I'm working on my raytracer and in an effort to speed it up a bit, I'm ditching the algebraic method of ray-triangle intersection, and am replacing it with a parametric method, as described
here.
I'm gonna start talking some math stuff here so I made
this diagram to help explain the method I'm using.
Ro = origin of the ray.
Rd = direction of the ray.
P = point of intersection on the plane constructed from the three vertices of the triangle
v1, v2, v3 = vertices of the triangle, in clockwise winding order.
now according to the slides in the Princeton lecture, in order for P to be inside the triangle, a and b must both be in the range 0..1. My 3D math isn't the best but I recognised that a is simply the scalar projection of Z onto X, and b is the scalar projection of Z onto Y, where Z = P - v3, X = v2 - v3, and Y = v1 - v3. Correct?

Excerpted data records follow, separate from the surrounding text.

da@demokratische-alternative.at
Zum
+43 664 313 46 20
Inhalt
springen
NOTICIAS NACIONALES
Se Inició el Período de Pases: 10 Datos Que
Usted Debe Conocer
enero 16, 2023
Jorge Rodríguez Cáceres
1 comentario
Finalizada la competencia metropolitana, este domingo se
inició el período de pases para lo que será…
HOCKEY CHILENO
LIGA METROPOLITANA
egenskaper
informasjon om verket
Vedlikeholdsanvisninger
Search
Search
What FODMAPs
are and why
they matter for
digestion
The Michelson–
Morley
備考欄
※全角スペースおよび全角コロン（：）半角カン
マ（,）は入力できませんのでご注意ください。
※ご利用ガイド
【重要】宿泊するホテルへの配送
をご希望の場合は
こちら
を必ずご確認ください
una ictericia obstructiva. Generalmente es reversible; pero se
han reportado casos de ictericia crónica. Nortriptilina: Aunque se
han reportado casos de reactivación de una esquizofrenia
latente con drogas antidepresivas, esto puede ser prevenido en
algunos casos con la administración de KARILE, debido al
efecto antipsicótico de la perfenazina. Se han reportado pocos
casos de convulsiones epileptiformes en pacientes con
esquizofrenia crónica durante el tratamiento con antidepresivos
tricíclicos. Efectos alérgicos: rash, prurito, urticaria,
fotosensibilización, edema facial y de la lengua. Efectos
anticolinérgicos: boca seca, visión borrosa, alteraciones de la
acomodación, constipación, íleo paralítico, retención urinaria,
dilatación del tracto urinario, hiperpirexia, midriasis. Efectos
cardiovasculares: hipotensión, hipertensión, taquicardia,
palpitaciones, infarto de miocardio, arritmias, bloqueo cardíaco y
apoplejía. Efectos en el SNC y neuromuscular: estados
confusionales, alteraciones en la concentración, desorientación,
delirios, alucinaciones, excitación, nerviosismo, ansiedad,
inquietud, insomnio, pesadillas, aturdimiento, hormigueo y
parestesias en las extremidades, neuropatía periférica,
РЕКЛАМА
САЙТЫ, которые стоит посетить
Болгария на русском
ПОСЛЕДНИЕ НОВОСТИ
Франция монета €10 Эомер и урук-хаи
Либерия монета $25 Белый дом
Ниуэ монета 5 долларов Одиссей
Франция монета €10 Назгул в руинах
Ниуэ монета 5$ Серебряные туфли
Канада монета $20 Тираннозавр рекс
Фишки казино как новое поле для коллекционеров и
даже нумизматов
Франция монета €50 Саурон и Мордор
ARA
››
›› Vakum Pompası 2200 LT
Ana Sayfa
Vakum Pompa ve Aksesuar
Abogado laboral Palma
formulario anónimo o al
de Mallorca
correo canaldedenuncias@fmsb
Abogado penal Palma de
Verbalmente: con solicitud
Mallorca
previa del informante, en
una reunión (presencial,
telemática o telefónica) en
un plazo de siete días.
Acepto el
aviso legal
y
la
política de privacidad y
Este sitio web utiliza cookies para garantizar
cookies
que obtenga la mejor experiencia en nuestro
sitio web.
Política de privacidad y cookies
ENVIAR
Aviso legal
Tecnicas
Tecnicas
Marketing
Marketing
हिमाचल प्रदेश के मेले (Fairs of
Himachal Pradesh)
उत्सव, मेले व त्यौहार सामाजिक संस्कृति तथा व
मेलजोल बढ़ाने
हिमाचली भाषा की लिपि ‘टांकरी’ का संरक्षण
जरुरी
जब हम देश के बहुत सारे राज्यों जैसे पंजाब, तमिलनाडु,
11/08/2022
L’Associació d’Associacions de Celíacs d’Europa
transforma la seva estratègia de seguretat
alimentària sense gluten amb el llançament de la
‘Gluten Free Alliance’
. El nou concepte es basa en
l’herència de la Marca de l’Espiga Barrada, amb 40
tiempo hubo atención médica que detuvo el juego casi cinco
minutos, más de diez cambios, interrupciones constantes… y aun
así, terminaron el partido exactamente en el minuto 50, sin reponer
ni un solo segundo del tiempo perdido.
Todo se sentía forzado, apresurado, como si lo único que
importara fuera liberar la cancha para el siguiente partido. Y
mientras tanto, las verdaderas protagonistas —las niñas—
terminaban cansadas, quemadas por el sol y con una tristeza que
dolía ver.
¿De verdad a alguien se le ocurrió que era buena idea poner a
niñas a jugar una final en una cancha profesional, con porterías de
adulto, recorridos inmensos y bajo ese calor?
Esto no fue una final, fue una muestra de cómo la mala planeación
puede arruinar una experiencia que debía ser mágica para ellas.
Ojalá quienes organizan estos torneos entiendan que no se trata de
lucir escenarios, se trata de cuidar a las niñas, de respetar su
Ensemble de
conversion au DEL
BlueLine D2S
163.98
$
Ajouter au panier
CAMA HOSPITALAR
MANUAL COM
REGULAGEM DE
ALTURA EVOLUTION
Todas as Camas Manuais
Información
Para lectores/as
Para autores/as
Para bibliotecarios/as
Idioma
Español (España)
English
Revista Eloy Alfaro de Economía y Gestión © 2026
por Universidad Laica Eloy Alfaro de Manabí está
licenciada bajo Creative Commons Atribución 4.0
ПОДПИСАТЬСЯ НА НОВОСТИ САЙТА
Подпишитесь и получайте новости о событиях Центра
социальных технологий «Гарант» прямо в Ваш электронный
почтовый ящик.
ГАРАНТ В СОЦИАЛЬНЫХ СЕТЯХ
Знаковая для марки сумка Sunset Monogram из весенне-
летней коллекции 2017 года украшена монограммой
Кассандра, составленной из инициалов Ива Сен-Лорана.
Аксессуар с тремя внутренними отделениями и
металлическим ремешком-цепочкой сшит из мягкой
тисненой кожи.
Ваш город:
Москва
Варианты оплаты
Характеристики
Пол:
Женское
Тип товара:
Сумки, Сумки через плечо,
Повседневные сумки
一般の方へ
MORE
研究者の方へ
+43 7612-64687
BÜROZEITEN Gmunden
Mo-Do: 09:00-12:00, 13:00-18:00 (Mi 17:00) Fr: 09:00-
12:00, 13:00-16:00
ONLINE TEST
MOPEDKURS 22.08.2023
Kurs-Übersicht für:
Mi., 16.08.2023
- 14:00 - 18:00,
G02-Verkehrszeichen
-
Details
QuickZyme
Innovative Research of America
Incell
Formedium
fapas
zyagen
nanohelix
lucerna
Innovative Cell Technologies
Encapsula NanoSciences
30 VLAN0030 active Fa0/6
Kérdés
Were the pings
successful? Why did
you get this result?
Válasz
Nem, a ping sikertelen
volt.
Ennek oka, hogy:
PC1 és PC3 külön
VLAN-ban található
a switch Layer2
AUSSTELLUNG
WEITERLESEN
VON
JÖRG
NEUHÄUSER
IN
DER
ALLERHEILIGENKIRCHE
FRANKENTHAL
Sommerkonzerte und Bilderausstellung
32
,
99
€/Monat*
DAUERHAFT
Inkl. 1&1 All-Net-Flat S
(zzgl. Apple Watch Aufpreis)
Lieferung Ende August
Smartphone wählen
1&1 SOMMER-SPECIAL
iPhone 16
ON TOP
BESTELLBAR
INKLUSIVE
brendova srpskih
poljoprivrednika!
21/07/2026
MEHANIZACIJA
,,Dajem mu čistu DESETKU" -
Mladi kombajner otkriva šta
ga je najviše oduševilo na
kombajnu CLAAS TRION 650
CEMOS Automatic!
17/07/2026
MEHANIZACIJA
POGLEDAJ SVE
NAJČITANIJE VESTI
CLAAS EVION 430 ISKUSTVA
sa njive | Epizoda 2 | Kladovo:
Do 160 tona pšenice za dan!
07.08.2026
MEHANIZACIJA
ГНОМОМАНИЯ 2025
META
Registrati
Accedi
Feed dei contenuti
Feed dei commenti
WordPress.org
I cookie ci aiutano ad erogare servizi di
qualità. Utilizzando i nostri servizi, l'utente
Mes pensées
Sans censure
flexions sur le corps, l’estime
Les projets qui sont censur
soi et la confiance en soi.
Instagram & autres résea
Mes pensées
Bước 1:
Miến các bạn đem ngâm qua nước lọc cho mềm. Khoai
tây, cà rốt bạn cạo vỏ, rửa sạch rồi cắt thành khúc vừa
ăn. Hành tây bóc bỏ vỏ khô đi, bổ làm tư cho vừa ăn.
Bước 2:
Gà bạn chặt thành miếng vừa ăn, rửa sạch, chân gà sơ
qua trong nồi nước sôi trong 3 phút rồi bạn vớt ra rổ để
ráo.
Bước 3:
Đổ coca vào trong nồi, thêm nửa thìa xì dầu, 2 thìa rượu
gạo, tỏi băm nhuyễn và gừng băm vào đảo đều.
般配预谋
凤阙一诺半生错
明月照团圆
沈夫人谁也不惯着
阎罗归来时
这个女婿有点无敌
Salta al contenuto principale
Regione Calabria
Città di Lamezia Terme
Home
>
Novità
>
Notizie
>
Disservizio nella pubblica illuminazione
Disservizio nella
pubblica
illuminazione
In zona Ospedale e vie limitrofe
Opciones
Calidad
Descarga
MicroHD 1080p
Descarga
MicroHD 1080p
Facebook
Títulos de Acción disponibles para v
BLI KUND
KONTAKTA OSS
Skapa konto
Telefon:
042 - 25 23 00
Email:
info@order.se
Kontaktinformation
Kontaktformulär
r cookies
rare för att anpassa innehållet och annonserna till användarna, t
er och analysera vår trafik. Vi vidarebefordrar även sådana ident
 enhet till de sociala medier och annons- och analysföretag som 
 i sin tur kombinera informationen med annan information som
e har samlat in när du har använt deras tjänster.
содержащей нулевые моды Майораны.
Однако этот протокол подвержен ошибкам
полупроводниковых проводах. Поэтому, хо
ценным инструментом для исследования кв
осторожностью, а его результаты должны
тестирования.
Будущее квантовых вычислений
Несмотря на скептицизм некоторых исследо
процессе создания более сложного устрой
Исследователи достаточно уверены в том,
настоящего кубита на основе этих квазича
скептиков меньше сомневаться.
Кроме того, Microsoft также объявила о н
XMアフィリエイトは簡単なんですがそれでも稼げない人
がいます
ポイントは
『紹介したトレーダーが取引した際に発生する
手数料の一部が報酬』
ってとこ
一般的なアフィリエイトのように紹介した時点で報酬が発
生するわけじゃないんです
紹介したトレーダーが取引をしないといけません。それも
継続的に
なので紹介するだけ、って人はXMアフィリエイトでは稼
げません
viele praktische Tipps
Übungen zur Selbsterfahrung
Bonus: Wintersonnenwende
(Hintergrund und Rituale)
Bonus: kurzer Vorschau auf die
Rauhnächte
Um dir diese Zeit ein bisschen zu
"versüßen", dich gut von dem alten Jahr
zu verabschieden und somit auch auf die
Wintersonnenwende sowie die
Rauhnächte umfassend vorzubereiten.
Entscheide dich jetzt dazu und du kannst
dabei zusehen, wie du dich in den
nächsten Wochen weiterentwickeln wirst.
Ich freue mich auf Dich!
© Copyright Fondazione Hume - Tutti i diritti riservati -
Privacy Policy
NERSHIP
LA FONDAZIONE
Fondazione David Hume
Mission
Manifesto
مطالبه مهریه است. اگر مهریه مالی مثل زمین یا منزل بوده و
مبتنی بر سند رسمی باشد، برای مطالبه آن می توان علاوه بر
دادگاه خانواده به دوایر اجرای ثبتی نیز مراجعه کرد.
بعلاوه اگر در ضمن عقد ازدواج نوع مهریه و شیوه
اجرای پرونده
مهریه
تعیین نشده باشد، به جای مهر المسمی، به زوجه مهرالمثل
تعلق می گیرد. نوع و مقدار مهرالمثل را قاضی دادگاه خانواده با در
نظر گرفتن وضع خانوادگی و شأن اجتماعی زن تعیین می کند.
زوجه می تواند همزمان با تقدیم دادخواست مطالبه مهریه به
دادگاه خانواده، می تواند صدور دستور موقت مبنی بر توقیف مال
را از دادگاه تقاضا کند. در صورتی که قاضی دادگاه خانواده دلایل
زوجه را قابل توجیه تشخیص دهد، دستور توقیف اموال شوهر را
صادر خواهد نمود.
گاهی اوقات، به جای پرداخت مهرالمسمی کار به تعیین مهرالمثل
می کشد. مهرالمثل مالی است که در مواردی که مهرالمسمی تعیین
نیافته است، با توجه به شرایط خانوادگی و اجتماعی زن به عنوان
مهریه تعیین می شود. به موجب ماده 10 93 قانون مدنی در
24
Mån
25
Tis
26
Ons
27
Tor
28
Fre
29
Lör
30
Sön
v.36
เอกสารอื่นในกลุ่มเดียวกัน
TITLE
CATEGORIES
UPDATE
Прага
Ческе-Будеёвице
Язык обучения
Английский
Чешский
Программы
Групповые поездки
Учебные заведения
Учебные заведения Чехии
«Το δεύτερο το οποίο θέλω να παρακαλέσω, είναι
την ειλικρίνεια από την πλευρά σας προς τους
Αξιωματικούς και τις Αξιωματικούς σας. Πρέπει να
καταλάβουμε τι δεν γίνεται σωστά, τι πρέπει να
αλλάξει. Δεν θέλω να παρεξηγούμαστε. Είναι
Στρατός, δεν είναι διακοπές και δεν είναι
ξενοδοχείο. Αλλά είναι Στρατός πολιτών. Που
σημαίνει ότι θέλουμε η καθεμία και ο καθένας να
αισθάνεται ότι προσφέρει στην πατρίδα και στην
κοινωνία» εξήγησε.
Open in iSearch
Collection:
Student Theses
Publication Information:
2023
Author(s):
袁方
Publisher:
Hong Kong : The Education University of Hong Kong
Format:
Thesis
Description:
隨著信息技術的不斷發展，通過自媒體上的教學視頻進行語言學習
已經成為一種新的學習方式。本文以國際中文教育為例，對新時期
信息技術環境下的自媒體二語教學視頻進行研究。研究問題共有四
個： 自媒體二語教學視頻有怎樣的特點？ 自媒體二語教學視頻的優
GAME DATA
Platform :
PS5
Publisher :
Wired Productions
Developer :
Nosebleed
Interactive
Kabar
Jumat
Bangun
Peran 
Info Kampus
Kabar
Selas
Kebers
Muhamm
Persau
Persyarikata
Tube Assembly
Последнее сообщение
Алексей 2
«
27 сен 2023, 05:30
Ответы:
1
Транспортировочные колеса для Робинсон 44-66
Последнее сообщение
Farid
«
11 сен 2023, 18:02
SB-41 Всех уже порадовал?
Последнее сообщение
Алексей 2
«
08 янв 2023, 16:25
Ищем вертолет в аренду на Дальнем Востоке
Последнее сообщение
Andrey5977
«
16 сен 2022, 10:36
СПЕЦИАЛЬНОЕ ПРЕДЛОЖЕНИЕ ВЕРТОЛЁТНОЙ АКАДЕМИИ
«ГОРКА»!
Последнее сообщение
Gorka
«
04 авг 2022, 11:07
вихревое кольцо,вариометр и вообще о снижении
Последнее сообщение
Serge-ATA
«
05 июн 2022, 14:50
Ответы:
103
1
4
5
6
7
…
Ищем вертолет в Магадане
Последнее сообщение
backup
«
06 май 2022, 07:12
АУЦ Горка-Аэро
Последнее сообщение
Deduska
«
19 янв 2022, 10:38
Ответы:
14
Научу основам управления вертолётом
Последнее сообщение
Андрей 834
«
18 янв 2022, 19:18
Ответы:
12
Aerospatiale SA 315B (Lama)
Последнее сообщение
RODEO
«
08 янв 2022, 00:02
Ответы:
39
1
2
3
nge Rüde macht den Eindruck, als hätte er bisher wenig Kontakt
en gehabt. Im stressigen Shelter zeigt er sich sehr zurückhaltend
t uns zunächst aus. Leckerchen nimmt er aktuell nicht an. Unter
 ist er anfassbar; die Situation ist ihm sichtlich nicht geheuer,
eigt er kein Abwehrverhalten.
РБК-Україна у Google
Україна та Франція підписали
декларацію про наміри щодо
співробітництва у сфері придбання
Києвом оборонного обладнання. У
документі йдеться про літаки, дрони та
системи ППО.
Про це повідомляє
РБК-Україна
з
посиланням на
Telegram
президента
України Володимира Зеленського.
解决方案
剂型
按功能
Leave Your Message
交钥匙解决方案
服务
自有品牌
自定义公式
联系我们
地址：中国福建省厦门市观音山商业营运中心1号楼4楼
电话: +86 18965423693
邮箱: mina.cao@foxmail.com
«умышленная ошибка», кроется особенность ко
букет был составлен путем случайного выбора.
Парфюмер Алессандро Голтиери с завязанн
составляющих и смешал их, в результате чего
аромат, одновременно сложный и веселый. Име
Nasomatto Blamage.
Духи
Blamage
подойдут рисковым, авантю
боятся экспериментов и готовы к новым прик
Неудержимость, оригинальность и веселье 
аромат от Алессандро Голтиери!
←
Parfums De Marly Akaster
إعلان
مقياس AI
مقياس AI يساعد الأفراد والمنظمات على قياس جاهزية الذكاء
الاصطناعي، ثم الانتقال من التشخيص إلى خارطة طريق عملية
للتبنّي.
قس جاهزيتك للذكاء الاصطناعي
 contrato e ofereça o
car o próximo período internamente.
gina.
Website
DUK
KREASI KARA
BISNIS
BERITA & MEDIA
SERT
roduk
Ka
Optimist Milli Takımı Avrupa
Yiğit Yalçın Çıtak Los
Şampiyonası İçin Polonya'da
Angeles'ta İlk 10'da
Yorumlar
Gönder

So here's my implementation...
float RTTriangle::intersect(const Rayf &ray)
{
float distance = mPlane.intersect(ray);
if(distance == std::numeric_limits<float>::infinity())
{
return distance;
}
Vector3f P = ray.mOrigin + ray.mDir * res.distance;
Vector3f Z(P - mVerts[2]); //P - v3
Vector3f X(mVerts[1] - mVerts[2]); //v2 - v3
X.normaliseSelf();
float a = Z.dot(X);
if(a < 0 || a > 1)
{
return std::numeric_limits<float>::infinity();
}
Vector3f Y(mVerts[0] - mVerts[2]); //v1 - v3
Y.normaliseSelf();
float b = Z.dot(Y);
if(b < 0 || b > 1)
{
return std::numeric_limits<float>::infinity();
}
return res;
}
And the
output...
Doesn't quite look like the famous Utah Teapot, now does it? Where exactly did I go wrong here?
Doesn't quite look like the famous Utah Teapot, now does it? Where exactly did I go wrong here?